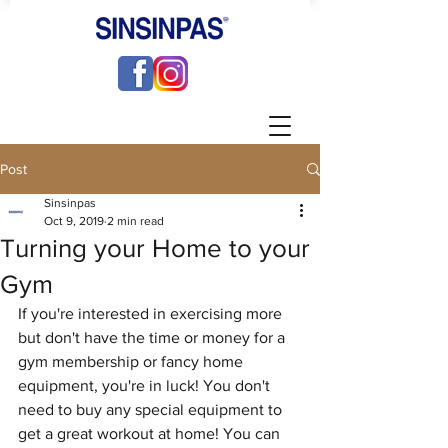
Post
Sinsinpas
Oct 9, 2019
2 min read
Turning your Home to your
Gym
If you're interested in exercising more 
but don't have the time or money for a 
gym membership or fancy home 
equipment, you're in luck! You don't 
need to buy any special equipment to 
get a great workout at home! You can 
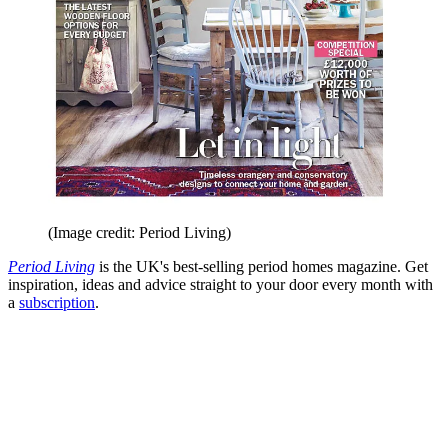
(Image credit: Period Living)
Period Living
is the UK's best-selling period homes magazine. Get
inspiration, ideas and advice straight to your door every month with
a
subscription
.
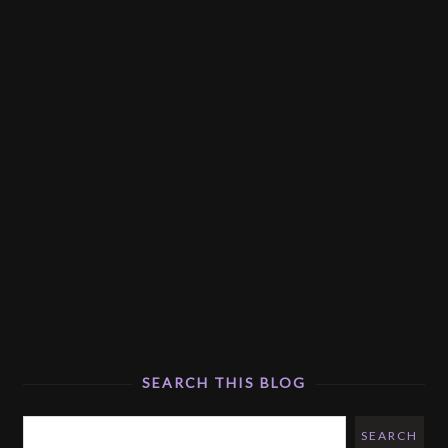
SEARCH THIS BLOG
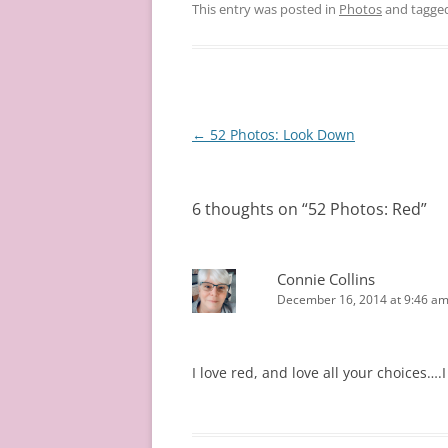
This entry was posted in
Photos
and tagge
Post
←
52 Photos: Look Down
navigation
6 thoughts on “
52 Photos: Red
”
Connie Collins
December 16, 2014 at 9:46 a
I love red, and love all your choices….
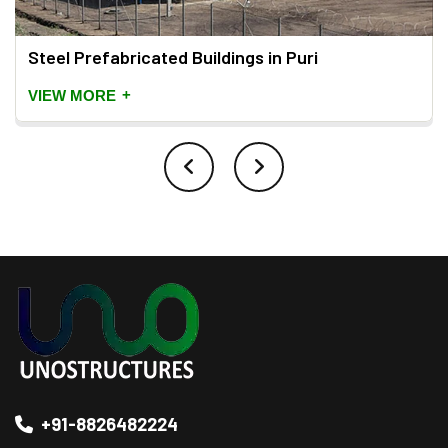
Steel Prefabricated Buildings in Puri
+
VIEW MORE
+91-8826482224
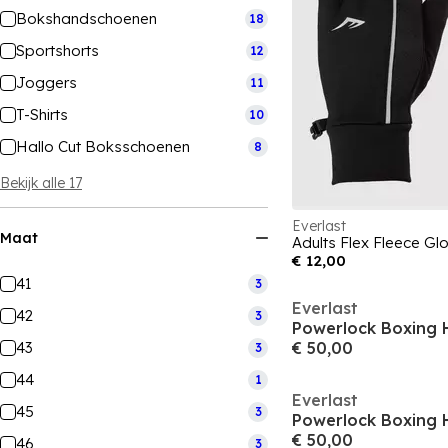
Bokshandschoenen
18
Sportshorts
12
Joggers
11
T-Shirts
10
Hallo Cut Boksschoenen
8
Bekijk alle 17
Everlast
Maat
Adults Flex Fleece Gl
€ 12,00
41
3
Everlast
42
3
Powerlock Boxing 
43
€ 50,00
3
44
1
Everlast
45
3
Powerlock Boxing 
€ 50,00
46
3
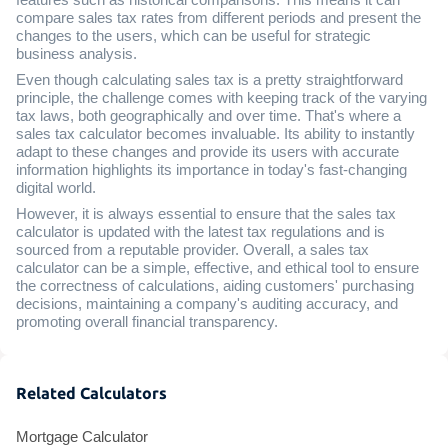
compare sales tax rates from different periods and present the
changes to the users, which can be useful for strategic
business analysis.
Even though calculating sales tax is a pretty straightforward
principle, the challenge comes with keeping track of the varying
tax laws, both geographically and over time. That's where a
sales tax calculator becomes invaluable. Its ability to instantly
adapt to these changes and provide its users with accurate
information highlights its importance in today's fast-changing
digital world.
However, it is always essential to ensure that the sales tax
calculator is updated with the latest tax regulations and is
sourced from a reputable provider. Overall, a sales tax
calculator can be a simple, effective, and ethical tool to ensure
the correctness of calculations, aiding customers' purchasing
decisions, maintaining a company's auditing accuracy, and
promoting overall financial transparency.
Related Calculators
Mortgage Calculator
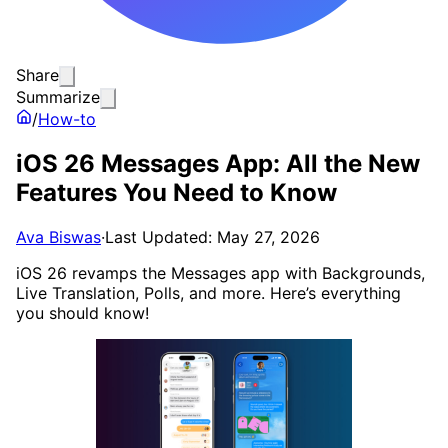
Share
Summarize
/
How-to
iOS 26 Messages App: All the New
Features You Need to Know
Ava Biswas
·
Last Updated: May 27, 2026
iOS 26 revamps the Messages app with Backgrounds,
Live Translation, Polls, and more. Here’s everything
you should know!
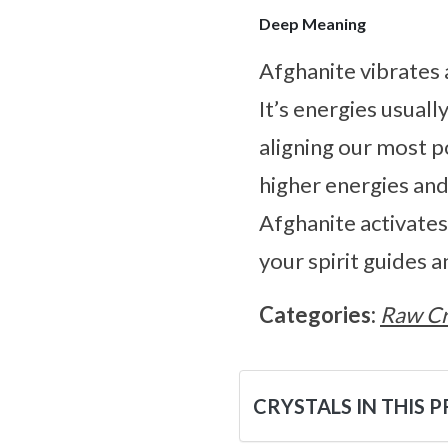
Deep Meaning
Afghanite vibrates 
It’s energies usual
aligning our most p
higher energies and
Afghanite activates
your spirit guides 
Categories:
Raw Cr
CRYSTALS IN THIS 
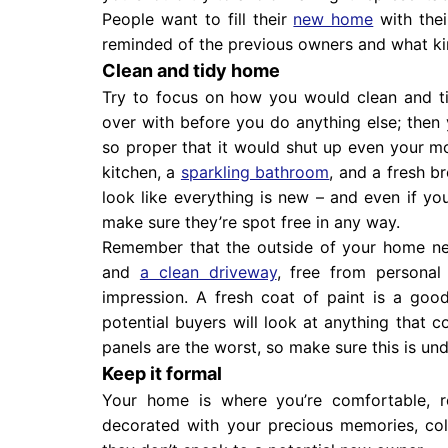
People want to fill their
new home
with the
reminded of the previous owners and what kind
Clean and tidy home
Try to focus on how you would clean and tid
over with before you do anything else; then 
so proper that it would shut up even your mo
kitchen, a
sparkling bathroom
, and a fresh b
look like everything is new – and even if yo
make sure they’re spot free in any way.
Remember that the outside of your home ne
and
a clean driveway
, free from personal 
impression. A fresh coat of paint is a goo
potential buyers will look at anything that 
panels are the worst, so make sure this is un
Keep it formal
Your home is where you’re comfortable, re
decorated with your precious memories, col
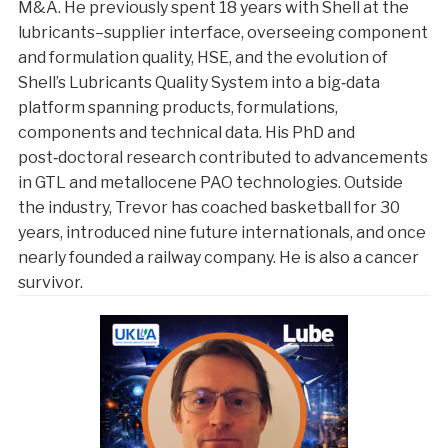
M&A. He previously spent 18 years with Shell at the
lubricants–supplier interface, overseeing component
and formulation quality, HSE, and the evolution of
Shell’s Lubricants Quality System into a big‑data
platform spanning products, formulations,
components and technical data. His PhD and
post‑doctoral research contributed to advancements
in GTL and metallocene PAO technologies. Outside
the industry, Trevor has coached basketball for 30
years, introduced nine future internationals, and once
nearly founded a railway company. He is also a cancer
survivor.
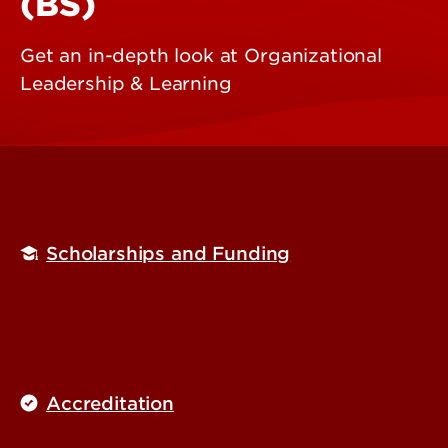
(BS)
Get an in-depth look at Organizational
Leadership & Learning
Scholarships and Funding
Accreditation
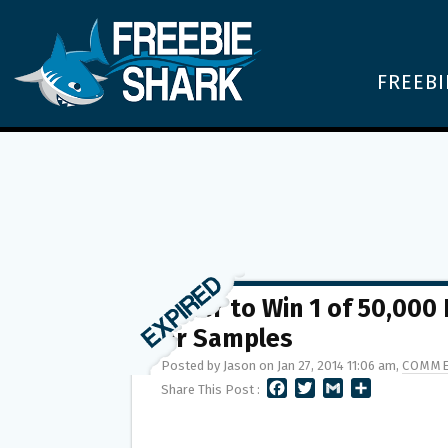
FREEBI
Enter to Win 1 of 50,000
or Samples
Posted by Jason on Jan 27, 2014 11:06 am,
COMME
F
T
G
S
Share This Post :
A
W
M
H
C
I
A
A
E
T
I
R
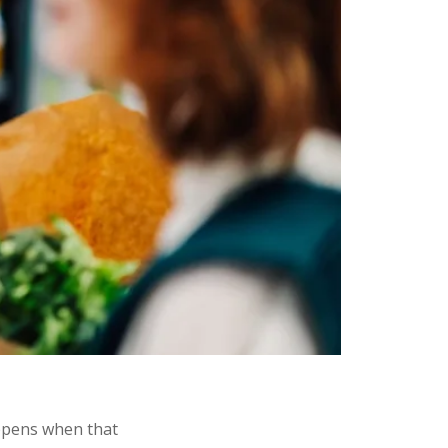
ppens when that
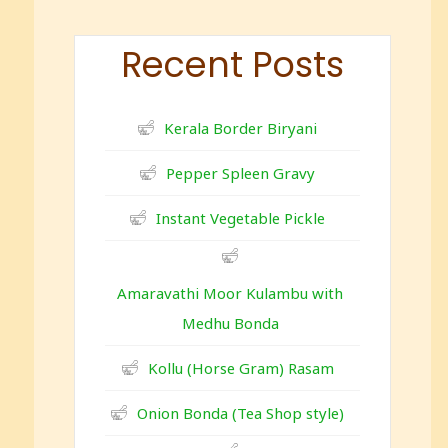
c
r
Recent Posts
e
e
n
Kerala Border Biryani
Pepper Spleen Gravy
Instant Vegetable Pickle
Amaravathi Moor Kulambu with
Medhu Bonda
Kollu (Horse Gram) Rasam
Onion Bonda (Tea Shop style)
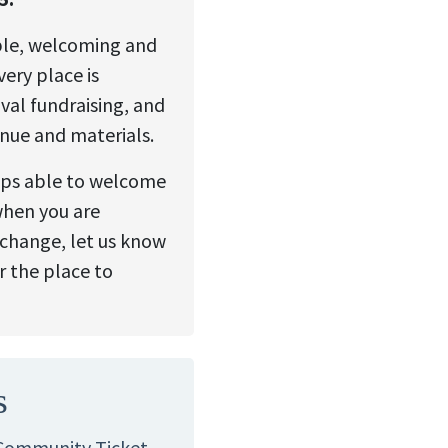
ble, welcoming and
ery place is
val fundraising, and
enue and materials.
ops able to welcome
when you are
change, let us know
r the place to
s
 Community Ticket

□ □ □ □

* [PROBLEM TO WORK ON]: Write the number of lines in the listing above that contain the word "energies". No other text should appear.

* [RESPONSE]: 2